I turned on lights in Iceland, but pushed the switch down. Acts like this that seemed backward to me also appeared when turning nobs toward the locks to unlock doors.
I spotted horses in Iceland that looked like ponies. They stood shorter and sported different haircuts than any adult horses I’ve seen in the U.S.
I collected sand in Iceland – an unexpected addition to my sand collection at home. I never thought I’d fill a jar of sand in Iceland.
I saw wooden architecture in Iceland everywhere I turned. Wood made the airport floors, schoolyard fences and downtown homes.
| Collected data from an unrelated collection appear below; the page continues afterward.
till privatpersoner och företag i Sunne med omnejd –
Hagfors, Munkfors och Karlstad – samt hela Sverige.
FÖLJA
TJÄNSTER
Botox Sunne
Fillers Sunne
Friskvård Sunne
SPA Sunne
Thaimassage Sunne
I counted money in Iceland and smiled at sea creatures. Crabs, dolphins and other fish etched one side of the króna coins – a pleasant change from the presidents we carry in our U.S. wallets.
I ate candy in Iceland and tasted lots of chocolate and licorice. It seemed a popular combination among the country’s well-stocked candy shelves.
I crossed traffic in Iceland when the red man turned green in the crosswalk light. The traffic lights signaled cars as they changed from red to yellow to green in addition to green to yellow to red.
I showered in Iceland and chose my degrees. After turning one dial to determine my water pressure, I aligned a marker with the second dial’s printed Celsius numbers. I chose the high numbers, as I craved hot showers during my cool days in Iceland.
I went to sleep in Iceland and had a new friend. My local host taught me more about the country than I expected to learn in two short days. She’s a fellow Taurus and at least as stubborn as me. She also has a warm heart. I feel proud to have a friend from Iceland.